Supreme Court decisions involving arbitration jurisprudence have been a mess of confused decisions. These decisions tend to involve some hypertechnicality that give readers little understanding of what the decision is meant to do, or the decisions consciously avoid the real issue in the case.
There are two big mistakes of FAA jurisprudence. The first was undoing the “public policy exception.” Unfortunately, public policy cases did not stress that the statutes were meant to prevent the overreaching of a party in a one-sided transaction. This omission was unfortunate for two reasons: first, the court missed the opportunity to establish that the FAA was not designed to enforce arbitration agreements in one-sided, regulated, contractual relationships, and second, the entry of lawyers into the ranks of arbitrators undermined the rationale that arbitrators were not sufficiently judicial to render decisions on socially important statutory claims. The second mistake was the decision to federalize arbitration law by holding that the FAA preempts state law. Among other problems, it flouts the basic federalism principle that Congress cannot make procedural rules for state courts.
The opinions of Justice Breyer have been especially troublesome. In Allied-Bruce Terminix Cos. v. Dobson, Justice Breyer’s opinion created distinctions without differences. Part of the opinion expresses the idea that an arbitration agreement may be unfair even if is basic terms are fair. This incomprehensible hairsplitting makes no sense. Further decisions have not helped to clarify issues. Green Tree Financial Corp. v. Bazzle provided the Court with the opportunity to express when and whether class arbitrations are permissible. Instead, Bazzle has contributed the confusion. In the 2002 term, the only clear rule emerging from Howsman, Bazzle, and Book was that the arbitrator decides questions that cannot command a majority rationale.
The liberals of the Court should state what is at stake in arbitration cases. They could have identified claim suppression for what it is.

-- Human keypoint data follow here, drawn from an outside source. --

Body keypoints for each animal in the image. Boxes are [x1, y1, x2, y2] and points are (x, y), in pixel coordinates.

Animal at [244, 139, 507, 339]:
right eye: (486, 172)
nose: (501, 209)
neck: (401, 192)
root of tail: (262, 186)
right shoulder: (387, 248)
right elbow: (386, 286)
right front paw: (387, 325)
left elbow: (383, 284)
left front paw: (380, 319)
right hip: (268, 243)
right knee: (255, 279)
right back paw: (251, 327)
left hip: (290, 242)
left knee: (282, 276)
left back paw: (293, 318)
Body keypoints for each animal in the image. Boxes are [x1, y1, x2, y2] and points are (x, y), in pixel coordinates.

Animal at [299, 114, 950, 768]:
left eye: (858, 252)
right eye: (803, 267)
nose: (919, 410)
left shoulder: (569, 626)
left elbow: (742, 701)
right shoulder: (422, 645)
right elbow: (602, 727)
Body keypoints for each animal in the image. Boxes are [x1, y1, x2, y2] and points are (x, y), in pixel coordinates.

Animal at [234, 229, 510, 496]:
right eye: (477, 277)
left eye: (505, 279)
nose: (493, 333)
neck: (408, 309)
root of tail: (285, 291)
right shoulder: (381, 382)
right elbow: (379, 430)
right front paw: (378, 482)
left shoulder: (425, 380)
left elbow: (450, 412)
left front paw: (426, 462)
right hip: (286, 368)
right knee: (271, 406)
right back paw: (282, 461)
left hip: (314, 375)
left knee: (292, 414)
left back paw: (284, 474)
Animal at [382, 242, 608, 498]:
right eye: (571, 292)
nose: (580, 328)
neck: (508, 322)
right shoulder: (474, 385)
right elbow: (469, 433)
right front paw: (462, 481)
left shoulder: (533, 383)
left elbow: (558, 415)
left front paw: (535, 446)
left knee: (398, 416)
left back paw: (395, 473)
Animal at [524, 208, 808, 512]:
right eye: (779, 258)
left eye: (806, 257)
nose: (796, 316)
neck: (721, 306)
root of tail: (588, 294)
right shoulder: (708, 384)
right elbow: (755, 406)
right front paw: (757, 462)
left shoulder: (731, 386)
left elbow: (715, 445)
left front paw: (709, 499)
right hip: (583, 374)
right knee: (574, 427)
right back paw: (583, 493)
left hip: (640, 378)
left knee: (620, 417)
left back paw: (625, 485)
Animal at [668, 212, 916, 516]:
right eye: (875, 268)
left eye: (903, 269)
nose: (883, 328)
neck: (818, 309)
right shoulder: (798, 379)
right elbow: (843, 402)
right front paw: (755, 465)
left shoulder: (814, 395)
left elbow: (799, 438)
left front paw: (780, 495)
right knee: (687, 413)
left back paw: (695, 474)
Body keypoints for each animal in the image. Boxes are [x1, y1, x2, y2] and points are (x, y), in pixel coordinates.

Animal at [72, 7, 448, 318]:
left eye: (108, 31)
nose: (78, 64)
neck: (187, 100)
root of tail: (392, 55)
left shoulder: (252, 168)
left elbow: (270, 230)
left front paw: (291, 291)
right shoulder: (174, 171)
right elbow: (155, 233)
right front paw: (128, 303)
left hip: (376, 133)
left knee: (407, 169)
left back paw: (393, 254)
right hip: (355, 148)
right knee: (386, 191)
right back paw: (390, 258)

They should have pointed out public policies rationales, and they should never have allowed important decisions to be made under a judge-made FAA. Their hedging and mincing of words has led to the near explicit embrace of arbitration’s claim-suppressing potential. Stolt-Nielsen S.A. v. AnimalFeeds International Corp. raised a massive issue for the Court to later address: whether a ban on class arbitration can ban class actions entirely. If a claimant whose sole remedy is arbitration cannot process on a class basis, then he cannot succeed on a class basis period, as he has no access to the courthouse. The only way to prevent this would be to create a public policy exception that allows class actions to proceed in court over the defendant’s objections, or to use state unconscionability doctrine.
The decision in Rent-A-Center is just as bad. Courts basically have no choice but to compel arbitration in every case, despite glaring defects in the arbitration agreements. It may be possible to argue that a delegation clause is unconscionable because it requires submitting a question to an arbitrator who has a financial stake in the decision, but the decision lies in the hands of a Court that ensures pre-dispute arbitration is claim suppressing. The Supreme Court’s endorsement of claim-suppressing arbitration is likely to lead to a dramatic spike it its use. With a blanket immunity against class actions, the clauses will be especially attractive. The decision in AT&T Mobility v. Concepcion destroyed consumer and employment class actions. Those with claims too small to pursue are deprived of a remedy. It is still possible to correct this glaring error. A new version of the Arbitration Fairness Act was introduced the same day Concepcion was decided. At this point, the intervention of the other political branches is necessary to correct the mistakes of the Supreme Court.